Taihuttu melihat nilai Dogecoin tiba-tiba meningkat sepuluh hingga dua puluh kali lipat. Koin tersebut juga meningkat secara besar-besaran setelah booming kripto. Bitcoin naik menjadi $3.000 dan membawa koin-koin yang lebih kecil bersamanya. Di teras, di kantor, di supermarket: semua orang tiba-tiba memiliki token kripto.
“Dogecoin kembali memperjelas kepada saya: Didi yang terhormat, ada sesuatu yang sedang terjadi di dunia kripto,” kata Taihuttu. Fakta bahwa dia bertemu banyak pedagang Bitcoin dalam perjalanannya keliling dunia merupakan pertanda tambahan baginya. “Ini bukan suatu kebetulan, pikirku. Saya harus kembali melakukannya.”
Dia menjual rumahnya untuk Bitcoin
Taihuttu kini sepenuhnya yakin akan potensi mata uang kripto dan blockchain. Suatu hari dia pergi ke agen real estate: Dia ingin menjual rumahnya seharga 85 Bitcoin. Properti di Venlo sudah ditawarkan selama delapan bulan tanpa hasil apa pun.
Kampanye ini menarik banyak perhatian media. Radio lokal datang untuk membuat laporan di TV, surat kabar Limburg menulis tentang hal itu dan keluarga tersebut bahkan muncul di program larut malam di Belgia.
Semua perhatian itu membawa kesuksesan: rumahnya dijual bersyarat. “Kepada seorang insinyur informasi dan komunikasi yang telah lama berinvestasi dalam mata uang kripto,” kata Taihuttu. “Dia datang bersama istrinya dan memeriksa rumah. Mereka berdua menganggap itu hebat.”
Harga 300.000 euro juga telah “tercapai”, kata Taihuttu. Dia kini sedang bernegosiasi dengan pembeli tentang seberapa besar pangsa Bitcoin. “Kemungkinan besar uang mukanya akan dibayar dalam Bitcoin. Jadi saya tidak punya masalah membayar hipoteknya.”
Sistem ini tidak fokus pada Bitcoin
Bank merupakan hambatan untuk menjual rumah secara langsung demi Bitcoin – begitu pula notaris. Pembeli membayar harga pembelian ke rekening giro notaris, yang kemudian menyerahkan akta jual beli. Ketika pengalihan properti selesai, notaris mentransfer jumlah tersebut kepada penjual.
Transaksi ini belum diselesaikan dalam euro karena notaris tidak memiliki dompet digital. Namun, token kripto perlu disimpan. Dan ada masalah lain: Bagaimana jika nilai Bitcoin berfluktuasi secara signifikan dalam beberapa hari antara penerimaan di rekening giro dan pembayaran ke penjual?
“Seluruh sistem belum diatur untuk ini. Saya ingin meneruskannya,” kata Taihuttu. “Sayangnya, saya tidak berhasil seperti yang saya harapkan. Kami belum berada pada tahap di Belanda di mana kami memiliki kepercayaan penuh terhadap blockchain, jadi tidak ada jalan lain selain notaris.”
Gaya hidup minimalis
Keluarga Taihuttu kini mulai terbiasa dengan gaya hidup minimalis. Mereka menukar rumah mewah dengan empat kamar tidur seluas 200 meter persegi dengan sebuah chalet di lokasi perkemahan. Ketiga putrinya, yang masing-masing punya kamar sendiri, kini tidur dalam satu kamar.
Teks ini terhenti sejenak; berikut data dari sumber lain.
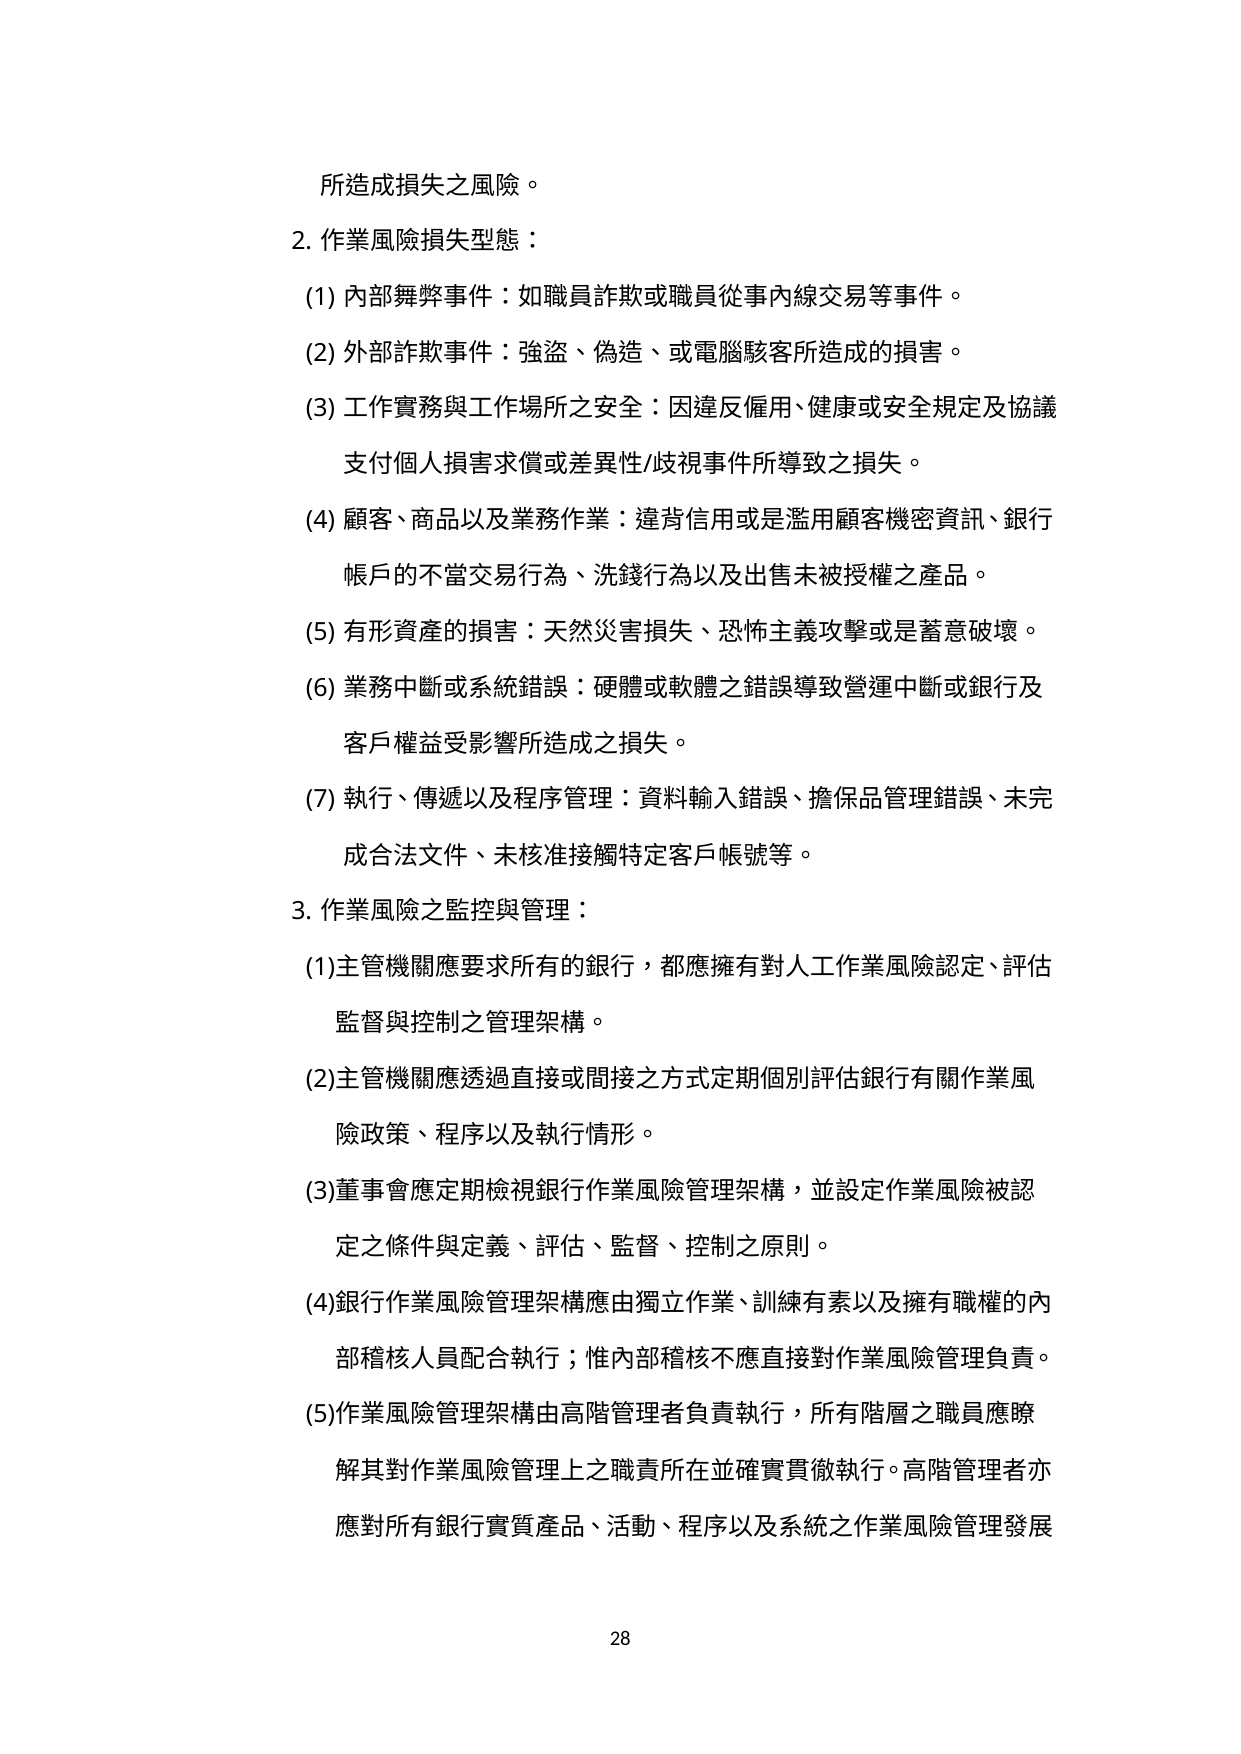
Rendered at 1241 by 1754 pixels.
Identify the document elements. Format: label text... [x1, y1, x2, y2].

list 銀行作業風險管理架構應由獨立作業、訓練有素以及擁有職權的內部稽核人員配合執行；惟內部稽核不應直接對作業風險管理負責。 [306, 1281, 1053, 1375]
text 所造成損失之風險。 [320, 164, 1053, 202]
list 內部舞弊事件：如職員詐欺或職員從事內線交易等事件。 [306, 276, 1053, 313]
list 主管機關應要求所有的銀行，都應擁有對人工作業風險認定、評估、監督與控制之管理架構。 [306, 946, 1053, 1039]
list 有形資產的損害：天然災害損失、恐怖主義攻擊或是蓄意破壞。 [306, 611, 1053, 648]
list 業務中斷或系統錯誤：硬體或軟體之錯誤導致營運中斷或銀行及客戶權益受影響所造成之損失。 [306, 666, 1053, 760]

Properti lainnya masih dijual. Tujuannya: mendapatkan uang sebanyak mungkin untuk berinvestasi di Bitcoin. Hingga tahun 2020, Taihuttus pasti akan tetap berinvestasi dalam cryptocurrency. Dalam tiga tahun, Bitcoin dan blockchain akan menjadi lebih dari sekedar ide teknologi, harapan Limburger yang berusia 39 tahun. Asetnya diperkirakan akan meningkat tiga atau empat kali lipat pada saat itu.
Keluarga sekarang hidup dengan lebih sedikit benda sehari-hari, sebuah pilihan sadar. “Itulah yang pada akhirnya menjadi faktor penentu bagi istri saya untuk mengikuti jalan ini,” kata Taihuttu. “Secara pendidikan, itu yang terbaik untuk anak-anak. Jika Anda menghujani mereka dengan terlalu banyak materi, itu tidak baik. Dan sejujurnya, itulah yang kami lakukan.”
Dan jika gagal? “Kalau begitu kita tidak punya uang. Tapi menurutku itu bukan hal terburuk yang bisa terjadi dalam hidup.”